In a study (full paper), mice were placed on a high-fat diet, with fat at 40% of calories, which is not terribly high for humans but is for mice. One group got their fat as corn oil, the other as olive oil.
The group on corn oil developed hyperinsulinemia (high blood insulin) and insulin resistance. See charts below.
The corn oil diet also spontaneously decreased locomotor activity, and by a great deal. See charts below.

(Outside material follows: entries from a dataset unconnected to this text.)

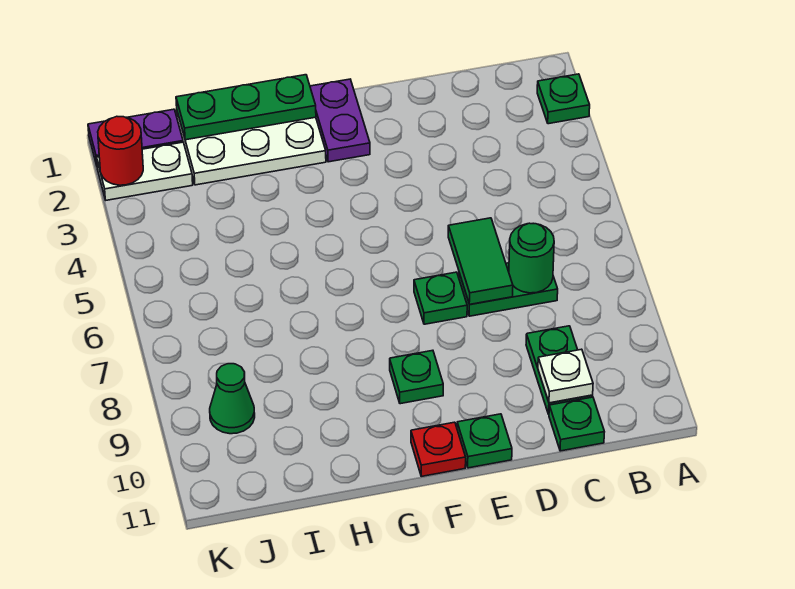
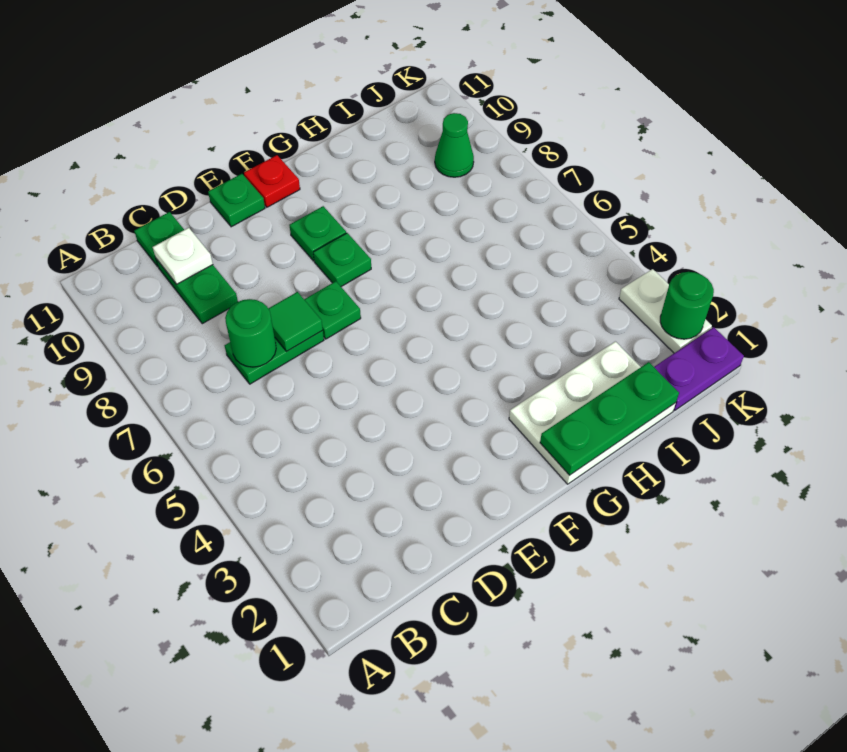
green 1x1 plate [537,74,590,124] -> green 1x1 plate moved to [313,233,371,287]
green 1x2 tile [448,218,513,305] -> green 1x1 tile [268,292,323,351]
purple 1x2 plate [310,79,370,162] -> none
white 1x2 plate [96,142,193,200] -> white 1x2 plate turned to [619,269,712,353]
red 1x1 round brick [98,116,143,185] -> green 1x1 round brick [660,272,714,339]

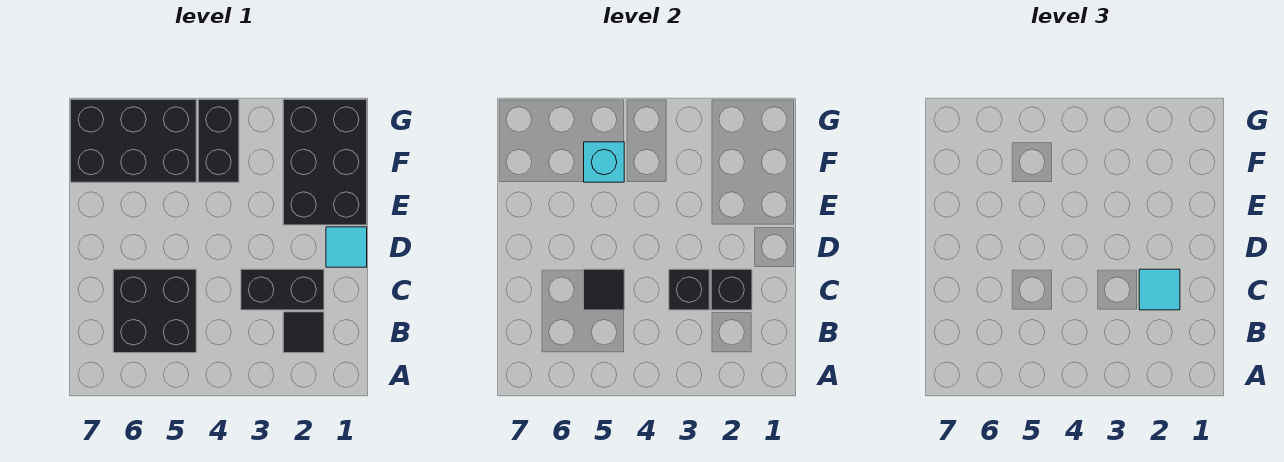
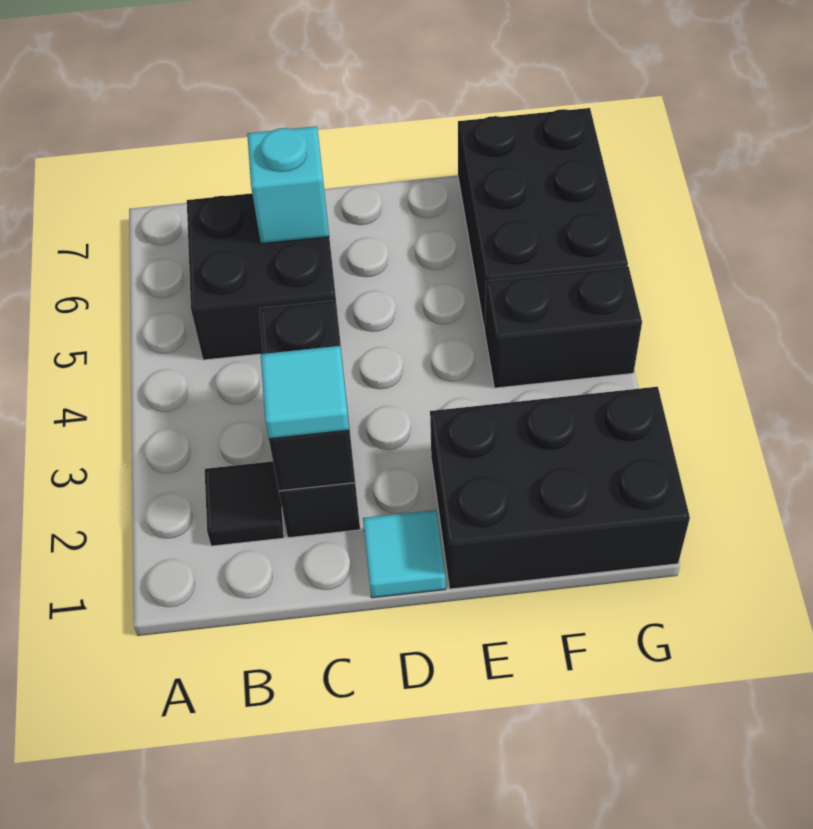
black 1x1 tile [584,269,624,310] -> none
cyan 1x1 brick [584,142,624,182] -> cyan 1x1 brick moved to [247,126,329,244]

Could increasing consumption of seed oils like corn oil be partly responsible for an increase in couch potato lifestyle? Maybe people who consume a lot of this stuff don’t feel like moving around much, and therefore increased seed oil consumption contributes to obesity by decreasing the amount of exercise.
Excess omega-6 consumption in mice is associated with negative metabolic and cardiovascular outcomes. Seed oils are loaded with omega-6 fatty acids.
That’s all very well for mice, but what about in humans? Does decreasing consumption of seed oils do anything for metabolism or obesity?
Turns out, it does.
A group of 93 men with non-alcoholic fatty liver disease, which is a consequence of obesity as well as sugar and seed oil consumption, were randomized to use either olive oil, canola oil, or soybean oil for cooking, at no more than 20 g a day. The study took place in India, where there’s a high consumption of seed oils in cooking – just like there is here in the U.S.
The olive oil group lost weight, and compared to canola oil, decreased insulin resistance and fasting blood sugar, and increased HDL. The canola oil group improved in some measures, but not as much as the olive oil group. (Canola is a “less bad” seed oil.) No changes were seen in the soybean oil group.
This study shows that a relatively small dietary change, using olive oil instead of soybean oil for cooking, can result in significant improvments in metabolism, and lends more evidence to the concept that seed (vegetable) oils cause obesity.
The American Heart Association recommends “heart-healthy” seed oils. Here’s their list of “healthy” oils:
The only one on that list that’s truly healthy is olive oil. The others will make you fat, diabetic, and give you heart disease.
Other establishment health organizations make the same claims.
Their advice is perverse. You’re much better off doing the opposite.
Their counsels have also fueled the obesity epidemic.
The evidence they’ve used for their recommendations is wrong. Re-analysis of studies that randomized people to polyunsaturated fats as are found in seed oils found that benefits occurred only when omega-3 fatty acids were more or less accidentally increased. When omega-6 alone was increased, death rates increased.
The evidence they’ve used is hopelessly biased.
Vegetable oils are better termed industrial seed oils both for their source, which is not vegetables but seeds, and for their mode of production, an industrial process that uses high heat and organic, gasoline-like solvents.
If you want to preserve or attain good health, don’t use them.
If you need fat for cooking, use butter, ghee, lard, tallow, or coconut oil. For cold uses, olive oil.